What this task involves -
Would you show every line from the records that holds "give"?

(Stored data entries)
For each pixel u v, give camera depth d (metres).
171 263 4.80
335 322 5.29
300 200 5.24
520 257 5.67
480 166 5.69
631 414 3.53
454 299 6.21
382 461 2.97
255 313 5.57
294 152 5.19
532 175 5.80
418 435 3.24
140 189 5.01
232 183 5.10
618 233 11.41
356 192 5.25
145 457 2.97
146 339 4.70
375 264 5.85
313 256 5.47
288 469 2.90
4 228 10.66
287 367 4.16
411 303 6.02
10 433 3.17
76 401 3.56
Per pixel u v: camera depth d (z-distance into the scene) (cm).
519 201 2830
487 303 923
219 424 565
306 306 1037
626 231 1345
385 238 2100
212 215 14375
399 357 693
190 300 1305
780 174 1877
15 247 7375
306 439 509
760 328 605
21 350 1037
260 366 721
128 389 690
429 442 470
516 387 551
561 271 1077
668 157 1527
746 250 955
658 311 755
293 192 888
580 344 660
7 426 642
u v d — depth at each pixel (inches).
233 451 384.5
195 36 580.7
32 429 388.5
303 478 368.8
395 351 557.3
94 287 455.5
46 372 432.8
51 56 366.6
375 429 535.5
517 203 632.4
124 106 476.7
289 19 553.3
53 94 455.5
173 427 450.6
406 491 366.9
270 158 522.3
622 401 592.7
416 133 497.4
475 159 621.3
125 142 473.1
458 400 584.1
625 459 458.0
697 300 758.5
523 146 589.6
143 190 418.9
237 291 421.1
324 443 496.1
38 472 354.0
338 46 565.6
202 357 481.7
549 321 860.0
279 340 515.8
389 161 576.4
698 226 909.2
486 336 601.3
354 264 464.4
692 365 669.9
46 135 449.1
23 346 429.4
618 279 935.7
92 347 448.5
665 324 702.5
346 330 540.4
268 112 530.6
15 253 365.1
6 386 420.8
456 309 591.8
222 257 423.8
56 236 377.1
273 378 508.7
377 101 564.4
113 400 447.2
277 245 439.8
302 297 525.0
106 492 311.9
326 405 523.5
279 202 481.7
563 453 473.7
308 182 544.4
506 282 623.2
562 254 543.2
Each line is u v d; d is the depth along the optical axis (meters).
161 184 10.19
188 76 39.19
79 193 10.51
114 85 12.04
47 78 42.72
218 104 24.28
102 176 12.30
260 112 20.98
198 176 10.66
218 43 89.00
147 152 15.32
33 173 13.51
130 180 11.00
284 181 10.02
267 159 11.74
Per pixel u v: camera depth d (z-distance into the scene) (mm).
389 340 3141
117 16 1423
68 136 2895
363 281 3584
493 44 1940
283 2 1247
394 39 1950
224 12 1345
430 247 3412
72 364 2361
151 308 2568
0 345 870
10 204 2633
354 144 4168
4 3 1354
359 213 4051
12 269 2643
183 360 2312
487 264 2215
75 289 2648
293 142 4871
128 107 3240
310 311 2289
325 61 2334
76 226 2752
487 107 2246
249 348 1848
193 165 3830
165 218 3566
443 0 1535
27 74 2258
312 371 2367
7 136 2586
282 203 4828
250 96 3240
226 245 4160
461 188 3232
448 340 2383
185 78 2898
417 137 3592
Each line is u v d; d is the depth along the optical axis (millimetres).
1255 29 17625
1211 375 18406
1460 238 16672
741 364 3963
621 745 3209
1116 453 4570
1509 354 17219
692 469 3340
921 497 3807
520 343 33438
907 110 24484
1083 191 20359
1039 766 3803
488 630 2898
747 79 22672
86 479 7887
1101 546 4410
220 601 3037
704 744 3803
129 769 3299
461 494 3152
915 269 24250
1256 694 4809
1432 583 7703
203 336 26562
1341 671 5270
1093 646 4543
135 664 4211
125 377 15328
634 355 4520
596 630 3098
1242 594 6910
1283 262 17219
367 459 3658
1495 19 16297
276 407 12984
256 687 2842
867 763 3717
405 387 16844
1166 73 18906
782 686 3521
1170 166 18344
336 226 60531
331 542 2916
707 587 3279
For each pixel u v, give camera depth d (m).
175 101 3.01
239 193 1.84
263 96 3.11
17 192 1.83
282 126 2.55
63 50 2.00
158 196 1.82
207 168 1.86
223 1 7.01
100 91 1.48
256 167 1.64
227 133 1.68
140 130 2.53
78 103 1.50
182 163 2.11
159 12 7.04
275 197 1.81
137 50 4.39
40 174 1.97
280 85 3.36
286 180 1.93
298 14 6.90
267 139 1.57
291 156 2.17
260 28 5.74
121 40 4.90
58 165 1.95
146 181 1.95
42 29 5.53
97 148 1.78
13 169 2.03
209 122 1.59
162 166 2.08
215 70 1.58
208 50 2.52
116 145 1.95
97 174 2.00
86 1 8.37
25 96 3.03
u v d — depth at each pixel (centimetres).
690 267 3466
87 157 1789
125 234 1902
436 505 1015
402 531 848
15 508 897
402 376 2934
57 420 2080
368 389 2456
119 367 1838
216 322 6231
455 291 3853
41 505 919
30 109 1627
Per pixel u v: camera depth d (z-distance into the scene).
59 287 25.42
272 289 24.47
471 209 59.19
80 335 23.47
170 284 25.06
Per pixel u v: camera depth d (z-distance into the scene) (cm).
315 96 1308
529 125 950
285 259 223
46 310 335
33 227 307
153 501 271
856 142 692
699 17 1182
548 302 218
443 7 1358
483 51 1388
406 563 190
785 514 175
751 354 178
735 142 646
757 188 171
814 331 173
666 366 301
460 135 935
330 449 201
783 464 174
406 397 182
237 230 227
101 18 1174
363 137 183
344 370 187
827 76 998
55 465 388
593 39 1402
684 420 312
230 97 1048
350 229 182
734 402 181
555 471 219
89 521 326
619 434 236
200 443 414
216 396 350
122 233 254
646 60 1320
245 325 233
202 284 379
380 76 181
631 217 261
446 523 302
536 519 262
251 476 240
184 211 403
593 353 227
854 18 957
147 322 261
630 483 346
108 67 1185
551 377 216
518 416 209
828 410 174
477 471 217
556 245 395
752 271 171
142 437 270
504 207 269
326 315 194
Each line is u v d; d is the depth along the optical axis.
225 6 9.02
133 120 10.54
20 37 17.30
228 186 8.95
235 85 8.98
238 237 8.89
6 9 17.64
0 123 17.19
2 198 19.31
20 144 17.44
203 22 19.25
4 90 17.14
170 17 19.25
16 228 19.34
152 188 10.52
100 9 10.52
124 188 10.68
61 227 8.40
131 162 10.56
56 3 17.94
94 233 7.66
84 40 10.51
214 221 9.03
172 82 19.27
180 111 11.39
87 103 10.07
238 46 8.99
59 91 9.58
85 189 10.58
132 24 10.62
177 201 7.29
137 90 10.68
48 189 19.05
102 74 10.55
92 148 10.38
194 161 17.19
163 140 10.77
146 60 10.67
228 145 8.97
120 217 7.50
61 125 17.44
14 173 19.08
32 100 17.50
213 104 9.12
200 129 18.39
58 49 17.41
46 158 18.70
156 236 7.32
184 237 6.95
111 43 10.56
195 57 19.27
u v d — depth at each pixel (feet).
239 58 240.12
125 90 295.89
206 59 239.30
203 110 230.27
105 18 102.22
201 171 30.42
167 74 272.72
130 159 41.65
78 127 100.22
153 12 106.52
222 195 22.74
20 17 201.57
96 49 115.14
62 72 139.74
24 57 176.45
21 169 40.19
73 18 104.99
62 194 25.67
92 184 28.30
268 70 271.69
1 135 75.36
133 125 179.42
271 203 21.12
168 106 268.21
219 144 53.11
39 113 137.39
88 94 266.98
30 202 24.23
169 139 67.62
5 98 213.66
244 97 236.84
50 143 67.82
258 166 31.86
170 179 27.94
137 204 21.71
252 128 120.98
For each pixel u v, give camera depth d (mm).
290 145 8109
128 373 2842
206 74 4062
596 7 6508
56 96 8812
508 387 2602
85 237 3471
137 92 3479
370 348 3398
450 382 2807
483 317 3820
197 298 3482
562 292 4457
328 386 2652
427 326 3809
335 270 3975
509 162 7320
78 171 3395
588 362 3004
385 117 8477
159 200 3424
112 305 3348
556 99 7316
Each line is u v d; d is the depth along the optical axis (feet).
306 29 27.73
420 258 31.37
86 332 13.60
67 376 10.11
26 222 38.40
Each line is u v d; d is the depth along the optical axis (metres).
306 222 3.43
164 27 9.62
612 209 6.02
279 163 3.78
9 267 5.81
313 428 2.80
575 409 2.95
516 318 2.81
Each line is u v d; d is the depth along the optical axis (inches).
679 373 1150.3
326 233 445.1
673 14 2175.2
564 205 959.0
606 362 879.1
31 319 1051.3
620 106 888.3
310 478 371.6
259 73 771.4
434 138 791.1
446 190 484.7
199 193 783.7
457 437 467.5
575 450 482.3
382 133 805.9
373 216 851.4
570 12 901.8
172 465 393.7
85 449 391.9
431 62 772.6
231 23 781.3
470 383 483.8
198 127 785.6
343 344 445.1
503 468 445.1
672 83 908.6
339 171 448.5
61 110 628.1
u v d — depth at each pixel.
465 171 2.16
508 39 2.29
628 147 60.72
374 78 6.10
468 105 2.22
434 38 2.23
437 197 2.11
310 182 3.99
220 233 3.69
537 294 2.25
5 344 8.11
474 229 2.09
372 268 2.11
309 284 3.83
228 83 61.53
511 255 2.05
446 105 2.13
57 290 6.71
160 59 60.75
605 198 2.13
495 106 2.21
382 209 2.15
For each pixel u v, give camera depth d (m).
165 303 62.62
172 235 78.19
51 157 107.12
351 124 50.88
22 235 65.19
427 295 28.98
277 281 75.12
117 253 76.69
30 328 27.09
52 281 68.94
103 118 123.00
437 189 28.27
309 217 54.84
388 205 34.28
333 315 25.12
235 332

Solved exercise -
For each pixel u v, give camera depth d (metres).
For each pixel u v, give camera depth d (m).
For each pixel u v, give camera depth d (mm).
For each pixel u v, give camera depth d (m).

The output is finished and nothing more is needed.